Humour

Wiesel – Rollman – Kominek, tiercé suisse et gagnant au Montreux Comedy

Les deux premiers grands galas francophones du festival lémanique ont vu les régionaux de l’étape se distinguer

Osons un brin de chauvinisme: lors des deux premiers grands galas du 29e Montreux Comedy Festival, qui se termine lundi soir, les humoristes du cru n’ont pas fait de la figuration. Invité en clôture du gala d’ouverture – joué mercredi et jeudi derniers – pour se payer la tête de ceux qui l’avaient précédé, Thomas Wiesel a été royal en Monsieur Loyal de la vanne dégoulinante de mauvaise foi. C’est son terrain de prédilection, et il y excelle, entre autodérision et exagération des petits travers de ses camardes de jeu. Exagération? Pas toujours…

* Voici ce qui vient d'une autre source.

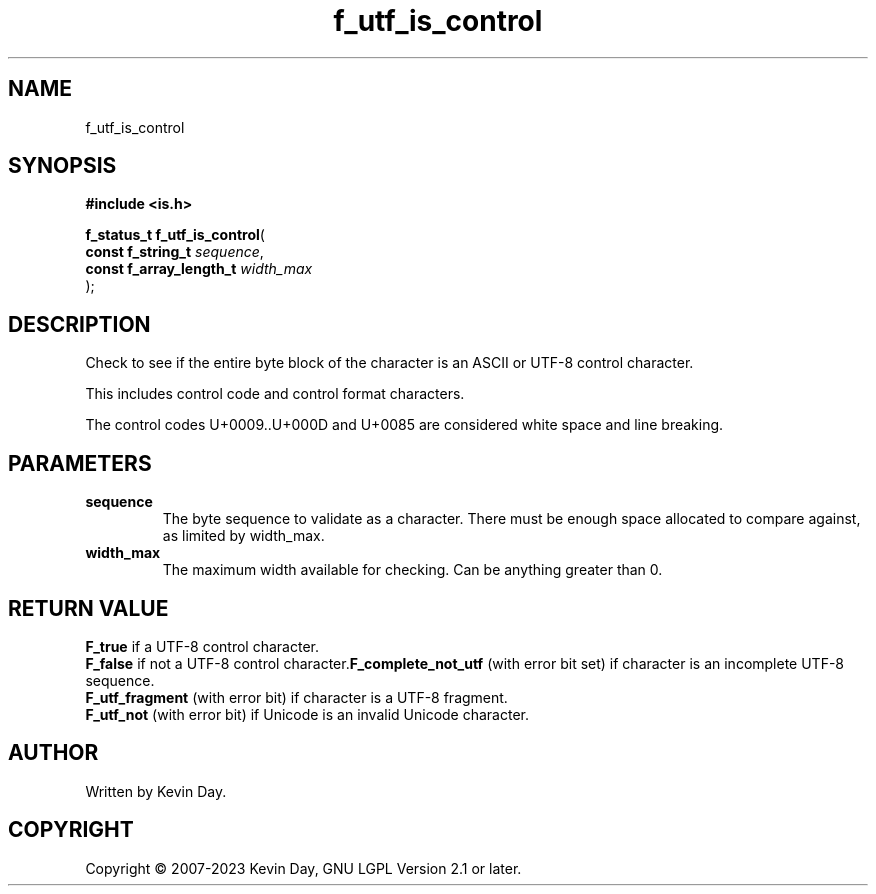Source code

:.TH f_utf_is_control "3" "July 2023" "FLL - Featureless Linux Library 0.6.6" "Library Functions"
.SH "NAME"
f_utf_is_control
.SH SYNOPSIS
.nf
.B #include <is.h>
.sp
\fBf_status_t f_utf_is_control\fP(
    \fBconst f_string_t       \fP\fIsequence\fP,
    \fBconst f_array_length_t \fP\fIwidth_max\fP
);
.fi
.SH DESCRIPTION
.PP
Check to see if the entire byte block of the character is an ASCII or UTF-8 control character.
.PP
This includes control code and control format characters.
.PP
The control codes U+0009..U+000D and U+0085 are considered white space and line breaking.
.SH PARAMETERS
.TP
.B sequence
The byte sequence to validate as a character. There must be enough space allocated to compare against, as limited by width_max.

.TP
.B width_max
The maximum width available for checking. Can be anything greater than 0.

.SH RETURN VALUE
.PP
\fBF_true\fP if a UTF-8 control character.
.br
\fBF_false\fP if not a UTF-8 control character.\fBF_complete_not_utf\fP (with error bit set) if character is an incomplete UTF-8 sequence.
.br
\fBF_utf_fragment\fP (with error bit) if character is a UTF-8 fragment.
.br
\fBF_utf_not\fP (with error bit) if Unicode is an invalid Unicode character.
.SH AUTHOR
Written by Kevin Day.
.SH COPYRIGHT
.PP
Copyright \(co 2007-2023 Kevin Day, GNU LGPL Version 2.1 or later.
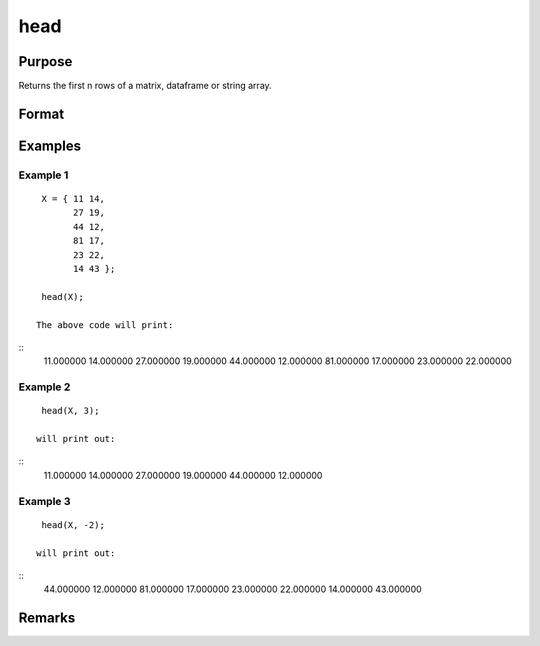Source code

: head
================

Purpose
----------------

Returns the first n rows of a matrix, dataframe or string array.

Format
----------------
.. function:: h = head(X[,n])

    :param X: Matrix, dataframe or string array, the data to preview
    :type X: matrix 

    :param n: Optional input, the number of rows to return. Default = 5.If a negative number is supplied, all except the first n rowswill be returned.
    :type n: input 

    :return h: the first n rows of x (or all but the first n rows of x if n is negative)
    :rtype h: the first n rows of x (or all but the first n rows of x

Examples
----------------

Example 1
+++++++++++

::

    X = { 11 14,
          27 19,
          44 12,
          81 17,
          23 22,
          14 43 };

    head(X);

   The above code will print:

::
       11.000000        14.000000 
       27.000000        19.000000 
       44.000000        12.000000 
       81.000000        17.000000 
       23.000000        22.000000


Example 2
+++++++++++

::

    head(X, 3);

   will print out:

::
       11.000000        14.000000 
       27.000000        19.000000 
       44.000000        12.000000


Example 3
+++++++++++

::

    head(X, -2);

   will print out:

::
       44.000000        12.000000 
       81.000000        17.000000 
       23.000000        22.000000
       14.000000        43.000000
     
             

Remarks
-------

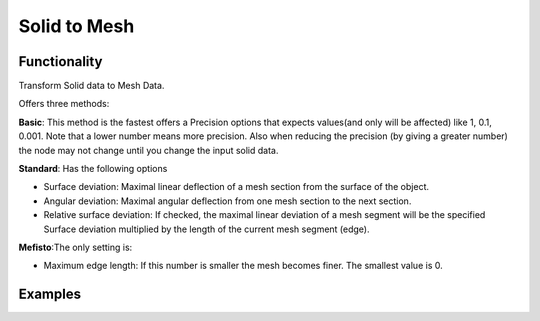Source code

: Solid to Mesh
=============

Functionality
-------------

Transform Solid data to Mesh Data.

Offers three methods:

**Basic**: This method is the fastest offers a Precision options that expects values(and only will be affected)  like 1, 0.1, 0.001. Note that a lower number means more precision. Also when reducing the precision (by giving a greater number) the node may not change until you change the input solid data.

**Standard**: Has the following options

- Surface deviation: Maximal linear deflection of a mesh section from the surface of the object.

- Angular deviation: Maximal angular deflection from one mesh section to the next section.

- Relative surface deviation: If checked, the maximal linear deviation of a mesh segment will be the specified Surface deviation multiplied by the length of the current mesh segment (edge).


**Mefisto**:The only setting is:

- Maximum edge length: If this number is smaller the mesh becomes finer. The smallest value is 0.


Examples
--------

.. image:: https://raw.githubusercontent.com/vicdoval/sverchok/docs_images/images_for_docs/solid/solid_to_mesh/solid_to_mesh_blender_sverchok_example.png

A lire: Claudia Tagbo, un rire bienveillant contre les préjugés

Lorsqu’il relève par exemple que Raphaël Mezrahi ne semblait pas savoir ce qu’il était venu faire dans ce gala inaugural animé par une Claudia Tagbo débordant d’énergie à défaut d’avoir fait hurler de rire la salle, impossible de nier que nous aussi, on se demandait ce que le Français – jadis révélé par ses vraies fausses interviews où il jouait au journaliste benêt face à des célébrités – faisait là, tant il n’a littéralement rien fait. A l’image dans le fond d’une soirée hésitante, sans vrai fil rouge, mal amorcée, mais qui a su ménager un joli crescendo avec dans la dernière partie la venue du décalé Bun Hay Mean et du survolté Rachid Badouri pour les deux meilleurs moments du gala – outre le baisser de rideau offert à Thomas Wiesel, donc.

Salsa et cocaïne

Samedi, c’est à Marina Rollman et Roman Frayssinet qu’ont été laissées les clés de Crème, le deuxième des trois grands galas francophones du festival – gala triplé, une première. Un duo joliment équilibré, aux doux sarcasmes de la première répondant le débit de mitraillette du second. Lors de son passage sur scène en solo, la Romande s’est lancée dans une excellente tirade autour du classique «les Français sont nos meilleurs ennemis», tout en précisant qu’elle est au bénéfice d’une double nationalité franco-suisse. Efficacité garantie. Avant elle, Alexandre Kominek, découvert à ses côtés au sein du collectif Carac Attack, s’est, quant à lui, mis dans la peau d’un acheteur de cocaïne amateur de musique latino dans un sketch à l’excellent timing comique, prouvant au passage qu’il était très bon comédien.

Si, globalement, Crème fut plus réussi que le gala d’ouverture, c’est parce que le dosage entre les inévitables – et il faut bien le dire lassant – numéros basés sur un humour de fond de slip, où souvent une approche trash n’arrive guère à masquer une inspiration défaillante, et des sketchs ayant le mérite de provoquer une réflexion, fut bon. La Québécoise Virginie Fortin, notamment, a fait fort en se glissant dans la peau d’une «féminazie», histoire de montrer aux hommes qui jugent certaines positions féministes excessives ce que serait vraiment une féministe excessive.


29e Montreux Comedy Festival, jusqu’au 3 décembre.